(Beginning of Selected excerpt)

Voice Controlled Applications Using Freescale Architecture


Voice control of electronic systems is not a new invention; however its development has been hindered until 10 years ago by the lack of powerful enough (and dedicated) digital signal controllers). Things are changing though, and with enough money on the market to create a demand for voice controlled application, several semiconductor suppliers have started to target complete such solutions through their research efforts.

1. Introduction

Improved control of a device with voice commands is now possible using hybrid architecture that combines a microcontroller (MCU) with a digital signal processor (DSP). The digital processing capabilities of a hybrid MCU allow voice control to penetrate to embedded systems. Practically any new product containing a hybrid MCU can be controlled by voice. A system for control of lights and heating can be generalized for controlling any device with a voice command set. Software algorithms may be developed using the proven hidden Markov models. The declared aim of the application is to provide a reference architectural design for controlling home appliances via voice commands. Speaker dependence is one of the main aspects to be considered when dealing with speech recognition.

2. Basic design

The core of the system is a DSP (classical component is DSP56F805 from Freescale), around which other components are added in order to make all system-controlling functions accessible by voice command, manual switch or keypad input (in case of noisy environment). Each of the microphones used for voice detection has a corresponding switch and a lamp unit, which raises the need of an arbitration process (easily implemented in software). A block diagram of the speech recognition system is available in figure 1.

(End of Selected excerpt)
(Beginning of Information)

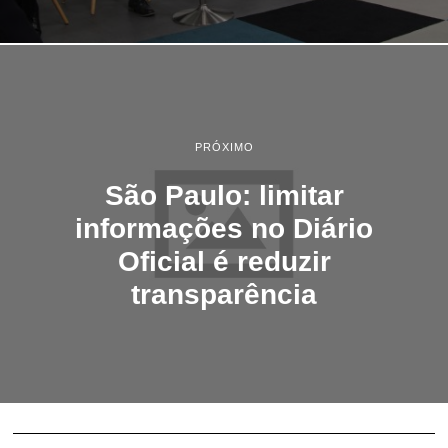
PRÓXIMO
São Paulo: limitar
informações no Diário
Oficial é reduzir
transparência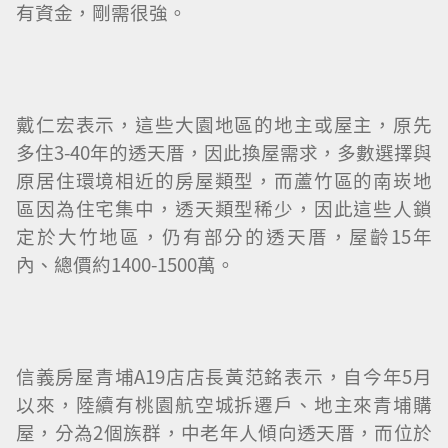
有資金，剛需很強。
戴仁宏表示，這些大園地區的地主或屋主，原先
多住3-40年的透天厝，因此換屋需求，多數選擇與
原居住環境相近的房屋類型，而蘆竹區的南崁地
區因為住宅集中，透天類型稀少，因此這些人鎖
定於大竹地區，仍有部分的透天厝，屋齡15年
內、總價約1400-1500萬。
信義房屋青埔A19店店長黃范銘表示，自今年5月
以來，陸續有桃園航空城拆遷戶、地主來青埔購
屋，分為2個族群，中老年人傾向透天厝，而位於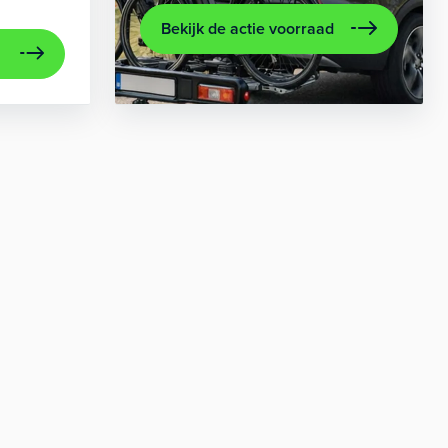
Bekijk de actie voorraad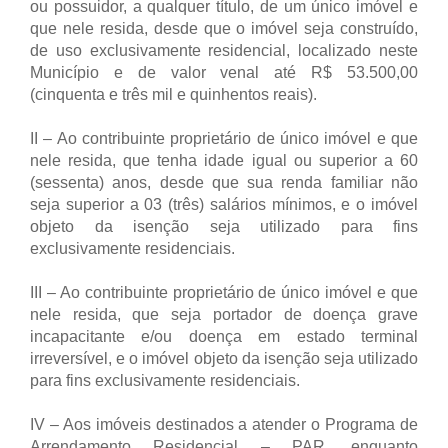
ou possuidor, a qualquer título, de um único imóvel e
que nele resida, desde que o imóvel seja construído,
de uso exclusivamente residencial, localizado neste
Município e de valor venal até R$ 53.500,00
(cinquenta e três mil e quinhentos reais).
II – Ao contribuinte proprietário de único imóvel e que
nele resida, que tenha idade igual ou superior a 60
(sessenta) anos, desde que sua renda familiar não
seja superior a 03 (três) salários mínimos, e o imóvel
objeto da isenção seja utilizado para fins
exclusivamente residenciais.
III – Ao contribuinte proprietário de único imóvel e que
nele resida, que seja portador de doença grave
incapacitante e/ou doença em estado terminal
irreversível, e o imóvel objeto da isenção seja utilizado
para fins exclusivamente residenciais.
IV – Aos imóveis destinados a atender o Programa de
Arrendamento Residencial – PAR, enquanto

(End of Information)

## Work item
Continue the article on voice-controlled applications built on Freescale architecture from the point where it stops.

## Output of the exercise
Fig0115Figure 1: Block diagram

 The DSP continuously samples all analog-to-digital converter (ADC) inputs, the affiliated software process determines if there is a speech on input, and the DSP assigns an actual device. The ADC on the DSP can have two modules, each multiplexed to four pins; a total of eight sources of analog signal. Optionally, one ADC pin can be connected to a phone through a subscriber line interface circuit; one pin is connected to a temperature sensor. The remaining six pins can be connected to microphones.  To minimize memory requirements, a low sampling frequency is recommended for all speech channels. As an option, heating can be controlled by phone. The recognition process is the same. If the speech reference is recognized, the DSP returns it as an audio signal to confirm the validity of the recognition.  Internal ADC is used at the input side and an external digital-to-analog converter (DAC) is used at the output side. The DAC and the DSP are connected through a serial peripheral interface (SPI). One of the special characteristics of the solution is the possibility of changing in real time the parameters used for speech recognition, through the facilities provided by the SDK. As you can imagine, a speech recognition system (voice control application is just a particular instance of speech recognition) has a quite complex software component. Running the vocal command recognition algorithm is probably the most complex of its tasks. This is done mainly employing algorithms based on the hidden Markov models, which were initially developed in the late 1960s and have been used in speech recognition applications since mid 1970s. In the figure 2 is an illustrated summary of the activities performed by the software component of the application.

Figure 2: Software algorithm

 Although the reference design particularly refers to a design for home appliances control, the same generic principles may be applied to any device that needs to be controlled in such a manner.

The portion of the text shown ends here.